In a letter sent to the Senior Associate General Counsel of Clemson University, April 10, the Foundation blamed the University for interweaving religion and athletics.
It has pointed to an instance where Coach Dabo Swinney invited Minister James Trapp as the Clemson Tigers Chaplain. The group says that the invitation is a clear violation of "Establishment Clause" and the school's "Guidelines For Athletic Team Chaplains" which states that students must select their chaplain first and then seek permission from the coach.
The organization also protested against Christian worship in the athletic program - recitation of Scriptural passages, distribution of Bibles and compulsion to attend church, Huffington Post reports.
Echoing similar sentiments, Brad Wolverton said in a Chronicle of Higher Education article, "The players in fact are well aware of the coach's favorite Bible verse, 1 Corinthians 9:24-25: "Run your race to win, don't just run the race." The article further states nearly every player attends a voluntary chapel service before every game.
Clemson authorities have opposed the claims by saying that they do not force religion on players, instead they welcome athletes belonging to different faiths.
Responding to the allegations, Swinney told Wolverton, "I've had Muslims, Catholics-I've got two Mormons on this team right now. When we get out on the football field, it's not about if you're a Christian, it's about who's the best player."
Cathy Sams, chief public affairs, said that Coach Swinney believes in religion and faith. But players are not forced to take part in religious activities related to the football program.

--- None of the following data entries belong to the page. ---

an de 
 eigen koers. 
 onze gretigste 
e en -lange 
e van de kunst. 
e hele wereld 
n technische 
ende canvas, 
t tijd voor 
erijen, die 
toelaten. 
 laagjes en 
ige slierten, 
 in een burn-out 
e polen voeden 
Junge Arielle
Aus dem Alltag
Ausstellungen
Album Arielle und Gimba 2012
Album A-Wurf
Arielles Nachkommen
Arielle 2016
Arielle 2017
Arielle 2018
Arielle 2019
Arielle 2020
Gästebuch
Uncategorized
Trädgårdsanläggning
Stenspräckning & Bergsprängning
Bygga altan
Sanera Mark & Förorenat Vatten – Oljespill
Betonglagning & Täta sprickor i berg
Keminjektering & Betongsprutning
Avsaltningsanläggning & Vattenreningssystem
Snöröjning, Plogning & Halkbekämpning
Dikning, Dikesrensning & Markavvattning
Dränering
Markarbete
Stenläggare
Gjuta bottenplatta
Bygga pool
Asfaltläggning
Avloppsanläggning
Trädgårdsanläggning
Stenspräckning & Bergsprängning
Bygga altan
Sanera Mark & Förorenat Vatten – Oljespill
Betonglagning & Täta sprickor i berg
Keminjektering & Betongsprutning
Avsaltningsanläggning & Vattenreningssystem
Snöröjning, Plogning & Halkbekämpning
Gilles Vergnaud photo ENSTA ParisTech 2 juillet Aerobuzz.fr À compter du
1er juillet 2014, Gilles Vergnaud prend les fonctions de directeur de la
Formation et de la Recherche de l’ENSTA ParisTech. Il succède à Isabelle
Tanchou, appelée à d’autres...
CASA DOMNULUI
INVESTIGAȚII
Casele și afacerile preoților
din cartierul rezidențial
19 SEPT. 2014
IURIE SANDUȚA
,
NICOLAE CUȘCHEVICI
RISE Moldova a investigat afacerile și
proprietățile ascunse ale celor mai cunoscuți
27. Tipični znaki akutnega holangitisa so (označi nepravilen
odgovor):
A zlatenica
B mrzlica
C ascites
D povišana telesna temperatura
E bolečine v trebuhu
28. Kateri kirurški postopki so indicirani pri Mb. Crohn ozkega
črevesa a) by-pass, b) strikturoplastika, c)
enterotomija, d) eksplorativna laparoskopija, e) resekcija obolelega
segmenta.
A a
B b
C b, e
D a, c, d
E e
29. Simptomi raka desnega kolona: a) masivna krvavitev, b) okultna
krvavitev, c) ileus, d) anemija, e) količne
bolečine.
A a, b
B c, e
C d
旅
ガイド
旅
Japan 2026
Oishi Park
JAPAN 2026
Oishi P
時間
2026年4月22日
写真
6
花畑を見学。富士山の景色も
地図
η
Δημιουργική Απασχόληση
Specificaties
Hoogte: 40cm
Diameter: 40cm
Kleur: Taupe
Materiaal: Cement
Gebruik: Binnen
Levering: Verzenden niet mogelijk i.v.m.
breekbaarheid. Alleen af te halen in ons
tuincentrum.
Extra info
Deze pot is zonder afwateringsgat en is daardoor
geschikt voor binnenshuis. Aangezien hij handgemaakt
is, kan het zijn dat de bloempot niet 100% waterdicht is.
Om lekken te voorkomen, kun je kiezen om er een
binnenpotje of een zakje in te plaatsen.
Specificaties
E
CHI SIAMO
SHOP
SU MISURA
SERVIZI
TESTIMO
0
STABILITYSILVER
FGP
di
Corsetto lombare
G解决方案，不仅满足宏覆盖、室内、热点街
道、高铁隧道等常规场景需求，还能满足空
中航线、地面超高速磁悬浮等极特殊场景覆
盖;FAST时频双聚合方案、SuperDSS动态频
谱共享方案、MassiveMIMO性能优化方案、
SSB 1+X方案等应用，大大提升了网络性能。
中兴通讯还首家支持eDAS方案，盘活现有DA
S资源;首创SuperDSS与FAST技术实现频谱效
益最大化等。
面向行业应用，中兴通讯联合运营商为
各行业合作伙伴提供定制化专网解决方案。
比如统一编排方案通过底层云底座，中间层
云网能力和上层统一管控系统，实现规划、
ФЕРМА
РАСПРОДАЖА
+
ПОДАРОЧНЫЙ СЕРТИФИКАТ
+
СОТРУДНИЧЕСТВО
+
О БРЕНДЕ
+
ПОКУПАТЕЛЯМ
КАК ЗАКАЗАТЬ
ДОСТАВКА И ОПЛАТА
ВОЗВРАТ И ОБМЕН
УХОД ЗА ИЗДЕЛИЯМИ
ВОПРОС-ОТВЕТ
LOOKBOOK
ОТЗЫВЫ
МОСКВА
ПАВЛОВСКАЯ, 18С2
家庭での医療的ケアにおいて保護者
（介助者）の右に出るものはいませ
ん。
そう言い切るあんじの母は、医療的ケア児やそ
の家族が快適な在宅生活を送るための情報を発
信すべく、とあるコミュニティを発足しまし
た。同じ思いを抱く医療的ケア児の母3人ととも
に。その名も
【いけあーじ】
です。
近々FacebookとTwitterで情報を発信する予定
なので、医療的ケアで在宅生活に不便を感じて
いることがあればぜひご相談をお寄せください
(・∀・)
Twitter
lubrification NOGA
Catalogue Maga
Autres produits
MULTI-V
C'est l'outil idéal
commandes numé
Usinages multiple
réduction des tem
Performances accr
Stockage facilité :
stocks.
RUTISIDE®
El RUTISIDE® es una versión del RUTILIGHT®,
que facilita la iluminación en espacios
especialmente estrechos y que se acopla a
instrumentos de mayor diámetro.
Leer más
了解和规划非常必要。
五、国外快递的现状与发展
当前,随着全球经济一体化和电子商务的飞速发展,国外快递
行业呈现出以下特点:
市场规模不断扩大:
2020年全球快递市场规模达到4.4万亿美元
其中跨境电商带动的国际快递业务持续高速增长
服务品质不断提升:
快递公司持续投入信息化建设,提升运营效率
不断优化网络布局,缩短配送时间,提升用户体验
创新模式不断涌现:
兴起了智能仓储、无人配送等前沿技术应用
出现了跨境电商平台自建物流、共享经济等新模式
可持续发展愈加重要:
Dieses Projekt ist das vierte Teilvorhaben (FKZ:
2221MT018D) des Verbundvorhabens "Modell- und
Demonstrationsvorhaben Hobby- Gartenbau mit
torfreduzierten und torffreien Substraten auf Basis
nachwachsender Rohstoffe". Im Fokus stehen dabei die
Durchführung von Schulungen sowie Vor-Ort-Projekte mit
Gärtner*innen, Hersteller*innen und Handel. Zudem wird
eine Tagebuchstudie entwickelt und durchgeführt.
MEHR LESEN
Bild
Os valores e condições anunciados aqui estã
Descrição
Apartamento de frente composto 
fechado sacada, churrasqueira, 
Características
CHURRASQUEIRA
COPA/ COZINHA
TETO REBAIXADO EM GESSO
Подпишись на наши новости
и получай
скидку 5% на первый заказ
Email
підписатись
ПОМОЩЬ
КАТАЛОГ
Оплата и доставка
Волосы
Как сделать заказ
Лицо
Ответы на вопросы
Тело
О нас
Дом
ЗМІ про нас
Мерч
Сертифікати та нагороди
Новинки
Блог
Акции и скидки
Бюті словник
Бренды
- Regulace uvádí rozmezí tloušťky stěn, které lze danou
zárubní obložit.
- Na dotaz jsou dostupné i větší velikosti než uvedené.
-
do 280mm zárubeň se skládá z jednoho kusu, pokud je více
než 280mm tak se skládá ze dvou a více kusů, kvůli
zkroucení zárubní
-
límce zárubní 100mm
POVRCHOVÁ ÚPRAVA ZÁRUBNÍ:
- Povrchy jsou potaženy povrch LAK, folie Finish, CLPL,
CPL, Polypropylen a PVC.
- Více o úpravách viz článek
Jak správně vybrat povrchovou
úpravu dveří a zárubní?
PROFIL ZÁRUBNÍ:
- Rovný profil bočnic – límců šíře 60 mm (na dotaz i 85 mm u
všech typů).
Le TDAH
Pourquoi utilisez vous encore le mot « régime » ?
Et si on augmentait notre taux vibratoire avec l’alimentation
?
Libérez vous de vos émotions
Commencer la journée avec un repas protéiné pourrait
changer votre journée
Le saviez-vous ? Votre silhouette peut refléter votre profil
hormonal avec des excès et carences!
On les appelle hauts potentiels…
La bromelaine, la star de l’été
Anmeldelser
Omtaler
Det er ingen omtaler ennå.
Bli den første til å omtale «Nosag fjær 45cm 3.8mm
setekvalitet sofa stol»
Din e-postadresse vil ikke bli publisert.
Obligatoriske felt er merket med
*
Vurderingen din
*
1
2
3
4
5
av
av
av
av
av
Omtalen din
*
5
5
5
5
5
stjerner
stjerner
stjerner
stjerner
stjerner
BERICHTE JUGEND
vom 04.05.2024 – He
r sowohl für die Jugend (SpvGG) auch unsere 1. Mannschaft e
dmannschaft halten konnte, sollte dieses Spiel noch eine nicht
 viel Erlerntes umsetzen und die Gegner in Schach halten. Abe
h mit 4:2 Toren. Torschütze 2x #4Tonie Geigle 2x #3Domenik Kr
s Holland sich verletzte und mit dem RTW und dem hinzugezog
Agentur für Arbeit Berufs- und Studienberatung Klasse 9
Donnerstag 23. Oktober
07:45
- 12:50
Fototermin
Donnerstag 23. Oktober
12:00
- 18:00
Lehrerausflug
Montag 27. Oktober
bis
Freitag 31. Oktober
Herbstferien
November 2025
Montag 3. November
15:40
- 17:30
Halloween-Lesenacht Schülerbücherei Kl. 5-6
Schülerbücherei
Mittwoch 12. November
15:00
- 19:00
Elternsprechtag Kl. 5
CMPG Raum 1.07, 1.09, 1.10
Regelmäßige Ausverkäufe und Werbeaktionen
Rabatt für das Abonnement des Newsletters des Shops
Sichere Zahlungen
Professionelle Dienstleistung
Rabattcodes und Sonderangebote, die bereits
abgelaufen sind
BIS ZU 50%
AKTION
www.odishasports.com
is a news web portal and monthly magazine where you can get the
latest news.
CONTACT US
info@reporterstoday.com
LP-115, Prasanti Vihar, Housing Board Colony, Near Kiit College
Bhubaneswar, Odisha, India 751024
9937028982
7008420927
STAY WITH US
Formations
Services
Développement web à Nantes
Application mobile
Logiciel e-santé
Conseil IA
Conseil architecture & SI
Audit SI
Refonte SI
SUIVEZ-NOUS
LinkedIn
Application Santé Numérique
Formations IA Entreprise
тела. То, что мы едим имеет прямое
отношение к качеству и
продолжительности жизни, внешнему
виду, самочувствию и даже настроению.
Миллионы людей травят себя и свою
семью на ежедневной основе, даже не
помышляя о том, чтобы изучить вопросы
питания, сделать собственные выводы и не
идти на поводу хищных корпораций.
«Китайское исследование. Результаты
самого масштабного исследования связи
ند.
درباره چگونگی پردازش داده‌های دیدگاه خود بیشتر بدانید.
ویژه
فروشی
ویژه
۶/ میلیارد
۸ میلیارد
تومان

It is voluntary.
In the letter, FFRF urged the university to drop Christian methods of coaching.
"Coaches should be aware of the tremendous influence they have on their athletes," FFRF said in the letter. "These young men spend a great deal of time in their coach's charge, and the coaches through their own example must be sure that athletes are not only treated fairly but also imbued with a sense of community and camaraderie."